A cosa servono realmente i vivai italiani, se in campo giocano sempre più stranieri?

Ieri avevo scritto una breve nota su facebook ma che aveva suscitato reazioni e creato una sana discussione. Notavo che tra Roma e Fiorentina, secondo anticipo del campionato di serie A, in campo su 22 giocatori solo 4 erano italiani (e tutti nella squadra capitolina). Ne nasceva una riflessione a caldo, un interrogativo subito da me posto, cioè se sia normale e credibile, al di là dei discorsi di facciata, scrivere, parlare, auspicare ancora un rinnovamento del calcio italiano che parta dalla valorizzazione dei vivai, cosa in teoria scontata e naturale in qualsiasi campionato professionistico, fosse anche il più quotato e il più ricco. Perché quello è il senso di coltivare un settore giovanile: vedere poi raccolti i frutti, che significa nella fattispecie che in prima squadra vadano a finire di volta in volta i più meritevoli. Ma da noi, rare eccezioni a parte (almeno l’anno scorso sono emersi a buon livello sin da subito il polivalente difensore della Roma Romagnoli, classe ’95, già esordiente un anno prima, e il portiere dell’Udinese, migliore nel suo ruolo al Mondiale Under 17, Scuffett). Poco, davvero troppo poco, quasi nulla, questo è il quadro desolante, preludio a un’angosciante spedizione azzurra ai Mondiali. Qualcosa bolle in pentola? Direi proprio di no, a parte gli inutili proclami che da più parti negli ultimi anni, ci siamo quasi stancati di ascoltare. Parole al vento, eppure giustissime, quelle di tanti addetti ai lavori (memorabile l’invettiva di Fabio Caressa contro l’inutilizzo dei giovani e lo scarso coraggio dei nostri tecnici nel lanciarli). Da appassionato di calcio giovanile, e da giornalista che ne segue i campionati a vari livelli, oltre che le competizioni internazionali, mi rifiuto di credere si tratti di una questione di mera qualità tecnica media che scarseggia nei nostri calciatori. Eppure qualcosa deve esserci, qualche intoppo nella crescita, mancanza di personalità, timore nelle giocate, perché magari al primo errore l’allenatore ti castiga rispedendoti in Primavera. Faccio esempi concreti, non riferendomi a qualcuno in particolare….

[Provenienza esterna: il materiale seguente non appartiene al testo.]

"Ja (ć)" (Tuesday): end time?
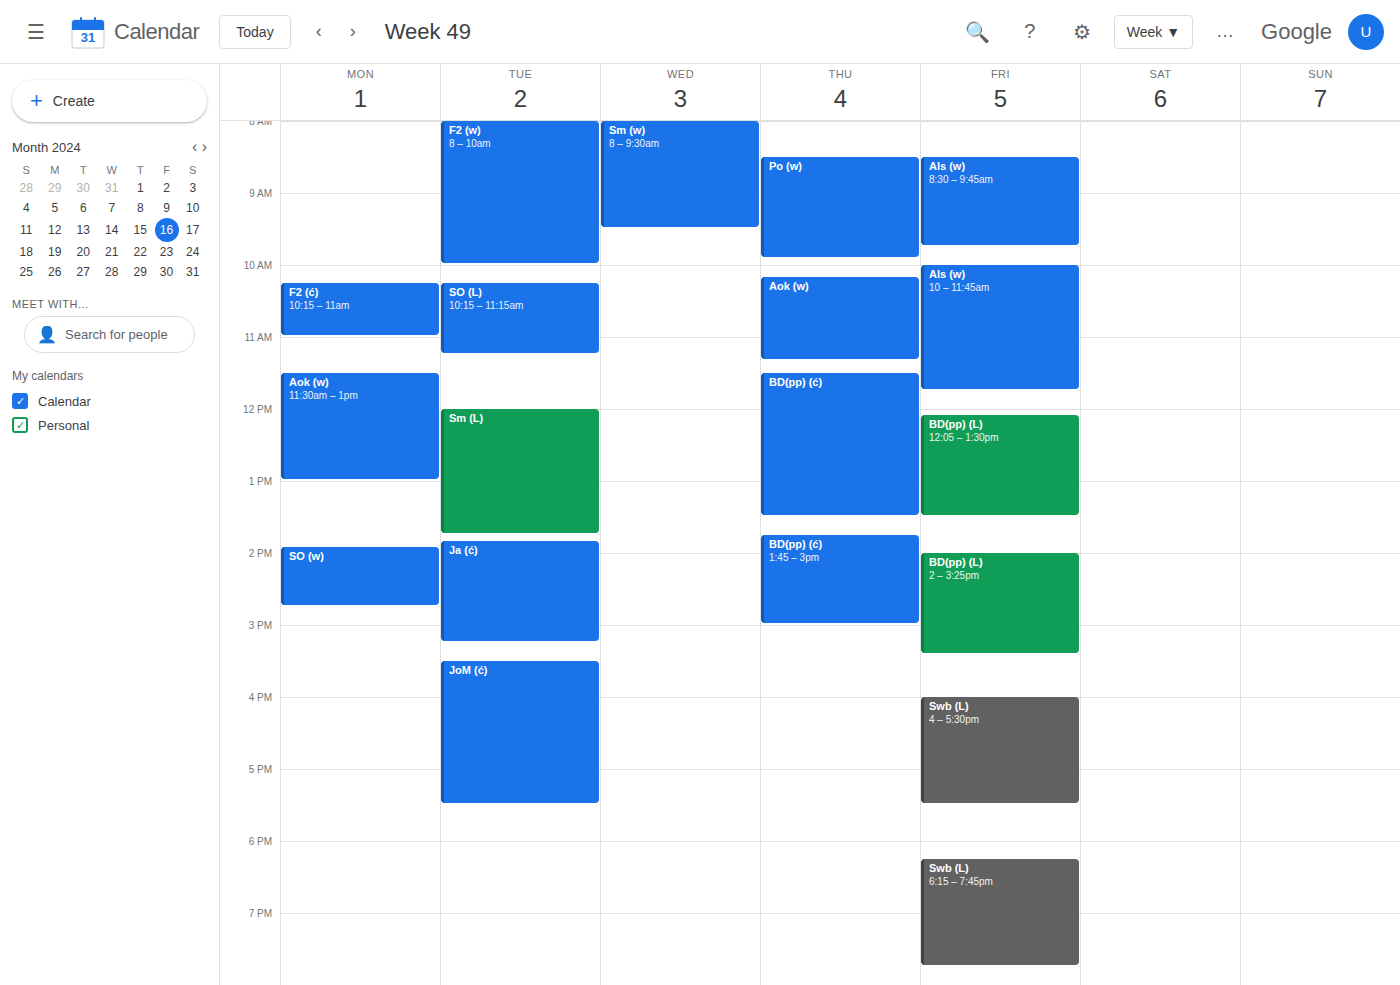
15:15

Lorenzo Tassi, talento precoce dell'Inter che rischia di perdersi a Prato in Lega Pro

Lorenzo Tassi, talento precoce dell’Inter che rischia di perdersi a Prato in Lega Pro

Però quante volte negli anni, spesso proprio dalle pagine virtuali di questo blog, mi è piaciuto segnalare questo o quel giocatore. E non erano nomi buttati a caso, ma gente che spesso e volentieri facevano la differenza nei loro rispettivi campionati. Va beh, un nome lo butto: Lorenzo Tassi, classe ’95, quindi appena maggiorenne, eppure esordiente nel Brescia a poco più di 15 anni prima di passare, con soldi tonanti, all’Inter. Paragoni ingombranti a parte, paura di bruciarlo, eccessiva tutela, inserimento graduale come giusto che sia.. fatto sta che in prima squadra nei restanti 3 anni e mezzo successivi non si è mai visto, fino all’approdo quest’anno nella società satellite del Prato, lega Pro unica. Chiaro, deve dimostrare sul campo il suo valore, i crediti accumulati nelle giovanili sono terminati ma… una gavetta così lunga implica che difficilmente arriverà in tempi brevi in serie A, se ci arriverà, perché le mie statistiche al riguardo sono impietose. Diventi più facilmente un giocatore “di categoria”,  a meno che non sia palese che tu in campo faccia la differenza a quei livelli. Ma qui spesso ci si scontra pure con le logiche di classifica, di punteggi in campionato, e quindi l’allenatore di una squadra che voglia puntare alla promozione spesso si affida su nomi rodati per la categoria. Troppa carne al fuoco, mi direte, non se ne esce più fuori. Ma allora, e qui sono volutamente provocatorio… a questo punto a che servono i vivai? Se nemmeno in condizioni disagiatissime le nostre squadre decidono di affidarsi ai loro migliori prodotti, pescando piuttosto un nome sconosciuto all’estero, come farà il livello del nostro calcio, della nostra Nazionale, a tornare competitivo? I vivai diventano solo una spesa di fatto, servono a creare “posti di lavoro”, nel senso che un 1% di questi forse vivranno da professionisti del pallone.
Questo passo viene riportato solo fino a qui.